Fast jeder Verstorbene kann Gewebe spenden
Voraussetzung einer jeden Hornhauttransplantation ist die Gewebespende, in diesem Fall die Spende der Augenhornhäute nach dem Tod. Die Gewebespende ist ein Akt der Hilfe und der Nächstenliebe: Jeder Mensch kann sich zu Lebzeiten für oder gegen eine Gewebespende entscheiden. Auch die Angehörigen können im Sinne der Verstorbenen einer Gewebespende zustimmen. Gewebe, die nach dem Tod gespendet werden können, sind neben Augenhornhäuten auch Herzklappen, Blutgefäße, Knochen, Sehnen, Bänder und Haut.
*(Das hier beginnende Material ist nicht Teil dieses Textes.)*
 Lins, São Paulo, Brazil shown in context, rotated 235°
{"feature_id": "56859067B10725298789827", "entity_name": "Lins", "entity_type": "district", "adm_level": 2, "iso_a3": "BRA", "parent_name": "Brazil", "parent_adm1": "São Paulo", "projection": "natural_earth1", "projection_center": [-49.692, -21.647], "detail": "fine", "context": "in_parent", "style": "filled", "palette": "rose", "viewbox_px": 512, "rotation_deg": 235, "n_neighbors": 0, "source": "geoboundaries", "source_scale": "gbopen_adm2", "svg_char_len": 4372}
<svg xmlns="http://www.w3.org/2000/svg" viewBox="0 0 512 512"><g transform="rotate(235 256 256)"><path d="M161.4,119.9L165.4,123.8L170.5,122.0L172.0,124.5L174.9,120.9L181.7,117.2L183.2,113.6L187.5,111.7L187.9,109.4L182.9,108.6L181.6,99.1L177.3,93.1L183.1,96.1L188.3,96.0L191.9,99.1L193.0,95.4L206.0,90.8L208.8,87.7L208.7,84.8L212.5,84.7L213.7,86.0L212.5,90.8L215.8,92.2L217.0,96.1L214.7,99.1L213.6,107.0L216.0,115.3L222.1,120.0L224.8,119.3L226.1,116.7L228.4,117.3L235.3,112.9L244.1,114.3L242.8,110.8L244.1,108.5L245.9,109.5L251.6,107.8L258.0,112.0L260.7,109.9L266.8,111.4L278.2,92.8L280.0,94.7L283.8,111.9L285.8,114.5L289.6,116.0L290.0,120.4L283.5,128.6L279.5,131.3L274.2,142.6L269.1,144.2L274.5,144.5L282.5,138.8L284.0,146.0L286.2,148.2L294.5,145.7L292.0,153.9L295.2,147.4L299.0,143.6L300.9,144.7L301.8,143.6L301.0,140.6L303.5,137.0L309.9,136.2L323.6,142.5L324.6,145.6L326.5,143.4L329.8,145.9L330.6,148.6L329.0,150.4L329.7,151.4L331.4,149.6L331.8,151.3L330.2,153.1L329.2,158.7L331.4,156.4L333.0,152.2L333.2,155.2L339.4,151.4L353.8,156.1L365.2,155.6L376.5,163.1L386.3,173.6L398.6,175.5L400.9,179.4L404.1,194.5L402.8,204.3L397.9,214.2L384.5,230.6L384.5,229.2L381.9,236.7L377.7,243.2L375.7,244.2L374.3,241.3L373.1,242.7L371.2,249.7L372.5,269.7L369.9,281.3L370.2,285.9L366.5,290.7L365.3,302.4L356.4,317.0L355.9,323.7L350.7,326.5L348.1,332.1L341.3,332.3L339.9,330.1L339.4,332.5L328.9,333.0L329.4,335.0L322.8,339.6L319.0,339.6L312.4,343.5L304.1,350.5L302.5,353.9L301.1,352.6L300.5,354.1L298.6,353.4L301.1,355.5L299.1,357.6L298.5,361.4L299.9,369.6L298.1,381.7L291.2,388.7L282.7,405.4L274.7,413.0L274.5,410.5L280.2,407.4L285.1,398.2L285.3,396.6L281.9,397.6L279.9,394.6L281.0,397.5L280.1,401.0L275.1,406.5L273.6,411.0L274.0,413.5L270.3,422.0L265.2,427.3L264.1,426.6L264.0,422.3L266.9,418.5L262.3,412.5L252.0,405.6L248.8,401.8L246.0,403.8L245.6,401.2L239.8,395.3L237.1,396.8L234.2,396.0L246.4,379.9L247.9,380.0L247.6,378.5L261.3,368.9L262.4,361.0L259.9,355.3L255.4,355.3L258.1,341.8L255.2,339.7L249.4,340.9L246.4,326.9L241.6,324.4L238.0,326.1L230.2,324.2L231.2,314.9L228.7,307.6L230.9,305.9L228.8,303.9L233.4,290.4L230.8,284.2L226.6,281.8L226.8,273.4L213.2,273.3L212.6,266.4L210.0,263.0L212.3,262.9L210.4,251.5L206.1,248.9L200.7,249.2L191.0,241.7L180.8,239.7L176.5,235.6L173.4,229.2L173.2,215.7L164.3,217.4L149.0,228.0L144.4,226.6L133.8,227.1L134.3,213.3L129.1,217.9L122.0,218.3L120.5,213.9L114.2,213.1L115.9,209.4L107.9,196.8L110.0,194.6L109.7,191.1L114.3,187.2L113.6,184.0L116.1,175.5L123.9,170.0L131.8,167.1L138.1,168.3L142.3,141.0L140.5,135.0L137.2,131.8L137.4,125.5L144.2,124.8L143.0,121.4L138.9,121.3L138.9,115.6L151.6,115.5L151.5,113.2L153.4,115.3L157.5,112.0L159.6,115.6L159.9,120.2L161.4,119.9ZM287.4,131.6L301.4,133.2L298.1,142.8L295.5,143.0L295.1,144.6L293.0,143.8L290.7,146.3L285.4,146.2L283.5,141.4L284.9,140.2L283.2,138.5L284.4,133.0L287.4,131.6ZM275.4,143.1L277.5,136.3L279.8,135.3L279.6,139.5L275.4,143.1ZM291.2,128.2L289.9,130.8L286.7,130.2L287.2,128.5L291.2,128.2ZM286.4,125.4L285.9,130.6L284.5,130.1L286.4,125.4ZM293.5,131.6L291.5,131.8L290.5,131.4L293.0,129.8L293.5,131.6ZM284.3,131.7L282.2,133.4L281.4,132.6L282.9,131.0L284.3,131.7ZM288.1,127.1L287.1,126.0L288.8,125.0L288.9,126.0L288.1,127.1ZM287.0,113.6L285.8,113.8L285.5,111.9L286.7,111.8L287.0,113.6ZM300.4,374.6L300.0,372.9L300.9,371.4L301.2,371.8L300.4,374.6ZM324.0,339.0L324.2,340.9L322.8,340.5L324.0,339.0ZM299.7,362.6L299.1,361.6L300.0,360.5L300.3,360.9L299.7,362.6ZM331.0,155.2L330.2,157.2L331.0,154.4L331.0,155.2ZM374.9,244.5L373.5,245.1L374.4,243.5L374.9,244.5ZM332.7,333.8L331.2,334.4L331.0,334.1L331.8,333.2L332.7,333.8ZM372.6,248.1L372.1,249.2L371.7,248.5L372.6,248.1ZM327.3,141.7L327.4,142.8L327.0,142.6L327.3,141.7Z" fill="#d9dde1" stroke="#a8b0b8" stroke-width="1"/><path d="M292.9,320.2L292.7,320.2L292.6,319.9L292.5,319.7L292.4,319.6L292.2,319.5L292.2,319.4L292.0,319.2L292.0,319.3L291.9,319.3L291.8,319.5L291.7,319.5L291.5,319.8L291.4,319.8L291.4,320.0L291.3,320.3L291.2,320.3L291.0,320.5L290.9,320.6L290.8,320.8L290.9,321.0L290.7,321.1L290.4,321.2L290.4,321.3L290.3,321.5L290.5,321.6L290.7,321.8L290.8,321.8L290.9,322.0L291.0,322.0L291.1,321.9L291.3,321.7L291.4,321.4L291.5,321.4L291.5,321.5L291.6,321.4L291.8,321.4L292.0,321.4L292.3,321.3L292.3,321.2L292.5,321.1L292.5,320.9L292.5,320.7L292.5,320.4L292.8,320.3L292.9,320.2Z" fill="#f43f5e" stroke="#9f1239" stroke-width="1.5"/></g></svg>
Die Hirntoddiagnostik spielt bei der Gewebespende keine Rolle. Neun von zehn Gewebespenden stammen von Menschen, die eines ganz normalen Todes gestorben sind. Auch Krebserkrankungen oder ein hohes Lebensalter sind kein Ausschlussgrund.
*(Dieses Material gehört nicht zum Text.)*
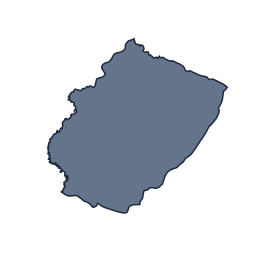 Romeas Haek, Svay Rieng, Cambodia (Albers equal-area conic projection), rotated 215°
{"feature_id": "14789045B82732978056422", "entity_name": "Romeas Haek", "entity_type": "district", "adm_level": 2, "iso_a3": "KHM", "parent_name": "Cambodia", "parent_adm1": "Svay Rieng", "projection": "albers", "projection_center": [105.801, 11.431], "detail": "fine", "context": "isolated", "style": "filled", "palette": "slate", "viewbox_px": 256, "rotation_deg": 215, "n_neighbors": 0, "source": "geoboundaries", "source_scale": "gbopen_adm2", "svg_char_len": 5828}
<svg xmlns="http://www.w3.org/2000/svg" viewBox="0 0 256 256"><g transform="rotate(215 128 128)"><path d="M63.3,131.3L63.3,133.7L63.5,135.4L63.2,136.5L61.5,141.3L61.3,142.4L61.1,144.8L61.1,151.6L61.3,155.5L61.2,156.7L61.4,158.9L61.3,162.6L61.5,167.0L61.8,170.8L62.5,175.6L62.2,176.4L61.6,180.0L61.2,185.8L61.4,187.8L62.1,191.8L62.4,192.9L63.5,194.8L65.0,195.8L65.4,196.6L65.8,201.1L66.4,203.3L66.5,204.1L67.7,206.8L70.5,212.3L70.6,212.8L70.7,213.4L70.1,215.5L70.0,216.2L70.2,217.9L70.1,218.3L73.4,218.6L75.0,218.6L85.4,217.0L86.8,216.5L87.8,215.7L88.5,214.9L89.5,214.4L90.9,214.5L92.6,214.9L93.8,214.6L95.1,214.0L98.6,212.6L101.5,211.8L104.1,211.5L107.1,210.8L108.2,210.8L109.3,210.6L110.6,209.9L111.1,209.5L111.5,208.8L112.9,208.1L113.6,208.0L114.2,208.1L116.2,209.5L117.9,210.1L122.0,210.1L124.7,209.5L127.9,209.0L130.4,208.4L130.8,208.2L130.8,207.6L132.3,206.9L133.6,206.5L136.9,206.0L139.3,205.9L140.0,206.0L140.2,205.3L141.4,204.5L142.4,204.3L143.5,204.7L143.5,202.4L143.8,202.1L144.5,202.1L144.7,202.4L145.6,202.0L145.9,201.8L146.3,200.4L146.5,200.2L147.1,200.1L147.8,200.4L148.5,200.1L148.7,200.3L149.6,200.5L150.3,200.3L151.4,200.8L151.8,200.7L152.3,199.9L152.7,199.8L153.7,200.5L154.7,201.7L155.1,201.8L155.4,201.8L155.8,201.5L156.5,200.7L157.1,200.4L157.8,199.8L158.2,199.6L159.5,199.7L160.1,200.0L160.3,200.7L160.1,201.7L160.8,202.5L162.0,203.4L162.9,203.9L163.2,203.9L163.7,203.8L164.3,203.9L165.0,203.5L165.0,202.7L165.7,202.7L165.8,202.2L166.0,201.9L166.7,202.2L167.7,202.3L168.3,202.1L169.0,201.4L169.4,201.3L170.1,201.4L171.5,202.3L172.3,202.5L172.4,203.0L172.9,203.5L173.3,203.7L174.3,204.6L174.6,203.6L177.3,200.1L177.6,199.4L177.8,198.4L177.9,197.3L177.8,194.8L177.5,194.0L176.5,192.8L176.0,191.9L175.9,191.3L176.0,189.6L176.8,187.2L178.2,185.2L179.5,183.8L180.2,183.1L181.0,182.1L181.5,180.8L181.7,179.4L181.2,175.5L181.2,173.3L181.5,171.8L182.1,170.4L182.9,169.5L184.3,167.6L184.9,166.0L185.0,164.3L184.7,163.5L184.2,162.4L183.1,161.6L181.0,160.7L178.3,159.6L177.5,159.4L177.3,158.9L177.6,158.5L177.7,158.0L177.6,157.0L177.8,155.9L178.2,154.8L180.4,152.4L181.7,150.2L181.3,148.9L179.4,144.2L179.2,143.3L179.2,141.9L179.6,141.6L180.2,141.3L182.0,141.1L182.8,140.8L183.5,140.3L183.9,139.1L184.3,138.7L185.0,138.7L185.3,138.4L185.5,138.0L185.8,136.3L186.0,135.6L187.5,134.5L187.8,134.1L187.5,132.5L188.2,131.5L188.8,131.1L191.6,130.3L193.6,129.4L193.8,128.9L193.8,128.3L193.6,127.3L193.5,126.4L193.9,125.8L194.5,125.2L194.7,124.6L194.9,123.0L194.7,120.8L194.7,119.5L194.5,119.1L193.4,119.6L193.1,119.5L192.9,119.0L192.9,118.2L193.3,117.2L193.2,116.8L192.6,116.9L191.3,117.6L190.9,117.6L189.5,116.6L187.9,117.4L186.8,117.6L186.3,117.5L185.9,116.8L185.6,115.8L185.3,115.4L184.8,115.4L183.7,115.6L183.3,115.5L182.8,115.2L182.5,114.8L182.2,114.2L181.8,112.6L182.0,111.6L181.9,111.2L181.5,111.3L181.1,112.5L180.6,112.8L180.2,112.7L179.6,111.9L179.5,111.3L179.6,110.6L180.5,108.8L180.9,107.4L182.1,106.9L182.1,105.4L181.0,105.0L181.0,104.5L181.2,103.2L182.0,101.5L182.4,100.0L183.1,99.8L183.9,100.4L184.6,100.0L184.8,99.3L184.4,97.5L184.4,97.1L184.8,96.3L184.6,94.3L184.4,94.0L184.0,93.8L183.1,93.1L182.7,92.4L182.4,90.7L182.0,90.3L181.6,89.7L182.8,89.2L182.5,86.9L181.9,86.0L181.9,85.5L182.4,84.7L183.1,84.4L183.5,84.8L183.7,85.3L184.1,85.5L184.5,85.0L184.6,84.6L183.9,83.7L183.6,83.5L183.5,83.1L183.9,82.5L184.0,82.0L184.9,80.8L185.1,79.9L185.1,79.1L184.7,77.8L184.7,77.4L185.3,76.6L185.2,76.3L184.6,75.7L184.8,75.1L185.2,74.9L185.4,74.5L185.4,73.6L185.2,73.1L184.3,72.7L183.6,72.0L184.5,70.4L183.8,69.8L183.2,67.9L182.9,67.6L182.2,67.5L182.6,66.6L182.6,65.9L182.3,65.6L181.5,65.6L181.1,64.9L180.9,64.2L179.6,62.9L178.1,62.7L178.0,62.1L178.7,62.1L179.1,61.3L179.0,61.0L178.4,61.1L176.5,60.7L176.8,60.5L176.8,60.2L176.0,59.4L174.5,58.6L174.8,58.2L175.5,57.9L175.5,57.1L175.2,56.8L174.7,57.2L173.9,57.1L173.8,57.4L173.2,57.3L173.0,56.4L173.1,55.4L172.7,54.8L172.4,54.8L171.0,55.8L170.7,55.0L170.0,55.1L170.2,55.4L170.2,55.8L169.6,56.0L167.9,55.7L167.6,55.9L167.8,56.2L167.3,56.5L167.4,56.9L167.8,57.0L167.4,57.6L166.8,57.8L166.8,57.3L166.4,57.0L166.0,56.9L165.7,56.2L165.2,56.4L164.3,57.6L163.8,57.3L163.9,55.8L163.3,55.9L162.6,56.3L161.7,57.1L161.4,57.1L161.8,55.9L161.7,55.4L161.3,55.5L160.6,56.3L158.5,56.0L157.7,55.8L158.0,55.3L158.4,55.7L158.7,55.4L158.6,53.8L158.0,53.0L157.2,53.8L157.6,54.1L157.7,54.7L157.3,55.2L156.9,55.5L156.6,55.6L154.0,55.6L153.5,54.2L152.9,53.6L152.5,52.7L152.2,52.6L151.0,52.3L150.9,52.7L150.4,52.8L150.1,53.4L150.6,53.5L150.8,53.8L150.7,54.2L149.5,53.8L148.8,52.9L148.6,52.4L149.0,52.7L149.4,52.5L149.5,51.9L149.7,51.4L148.9,50.4L148.5,50.3L148.0,50.6L147.7,50.0L147.7,49.2L148.5,49.2L148.8,48.5L148.9,47.3L149.2,46.5L148.8,46.4L148.3,46.0L148.1,45.1L147.8,44.6L147.4,44.6L147.3,45.3L147.0,45.0L146.8,44.2L145.9,43.5L145.7,43.1L145.7,42.5L146.0,42.3L146.2,41.9L146.1,41.2L145.7,40.8L145.5,40.0L145.6,39.6L145.3,39.3L145.8,38.9L145.9,38.5L145.1,38.3L144.9,38.1L144.9,37.7L145.3,37.4L141.7,37.4L139.8,37.7L138.0,38.1L136.3,39.1L132.1,42.8L131.0,43.2L129.4,43.3L127.5,43.2L125.8,43.3L124.2,43.2L122.5,42.9L118.8,43.8L115.6,44.0L112.7,43.1L111.1,43.0L109.9,44.5L109.3,45.8L109.3,46.9L109.8,48.6L109.2,48.9L108.0,49.0L104.7,49.0L102.5,49.3L100.5,49.8L88.8,53.4L83.1,55.7L82.2,56.3L81.5,57.1L81.0,57.5L80.6,57.9L80.5,58.6L80.9,60.8L81.8,63.4L81.7,64.4L81.4,65.6L80.7,66.8L79.8,67.9L77.6,69.8L74.8,71.7L74.5,72.4L74.8,73.1L75.6,73.9L76.0,74.5L75.8,75.6L75.8,78.2L76.1,79.6L77.4,82.0L78.6,84.8L78.8,85.3L78.7,85.9L78.3,86.5L76.9,88.0L76.4,88.8L76.0,89.8L76.3,90.2L76.2,90.7L75.9,91.4L75.0,92.1L73.6,93.3L73.1,93.6L71.7,93.9L71.0,94.2L69.8,95.5L68.7,97.1L68.4,97.9L68.4,99.5L67.7,101.6L68.1,103.5L70.1,109.6L70.4,113.3L70.2,115.3L69.4,117.5L68.5,119.3L68.0,120.0L65.3,123.6L65.1,124.0L65.1,125.9L64.8,127.1L63.8,130.3L63.3,131.3Z" fill="#64748b" stroke="#1e293b" stroke-width="1.5"/></g></svg>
Über das Universitätsklinikum Würzburg
Das Universitätsklinikum Würzburg (UKW, www.ukw.de) ist das einzige Krankenhaus der Supramaximalversorgung in Unterfranken. Sein Einzugsgebiet deckt eine Region mit über einer Million Einwohnern ab. Einige seiner Therapieangebote üben darüber hinaus eine bundesweite, teilweise sogar weltweite Anziehungskraft aus. Auch seine Forschung hat internationales Niveau. Über 7.300 Mitarbeiter*Innen garantieren eine patientenorientierte Medizin und eine Pflege nach anerkannten Qualitätsstandards. Das UKW versorgte im Jahr 2020 mit rund 1.400 Betten fast 69.000 Patienten stationär und 249.000 Fälle ambulant.
Über die DGFG
Die DGFG ist eine unabhängige, gemeinnützige Gesellschaft, die seit 1997 die Gewebespende und -transplantation in Deutschland fördert. Auf Basis des Gewebegesetzes von 2007 sind alle Tätigkeiten und Ablaufprozesse der Gewebespende gesetzlich geregelt. Für alle Gewebezubereitungen gilt das Handelsverbot. Die DGFG vermittelt ihre Transplantate über eine zentrale Vermittlungsstelle mit einer bundesweiten Warteliste. Jede medizinische Einrichtung in Deutschland kann Gewebe von der DGFG beziehen. Gesellschafter sind das Universitätsklinikum Carl Gustav Carus Dresden, das Universitätsklinikum Leipzig, die Medizinische Hochschule Hannover, die Universitätsmedizin Rostock sowie das Dietrich-Bonhoeffer-Klinikum Neubrandenburg.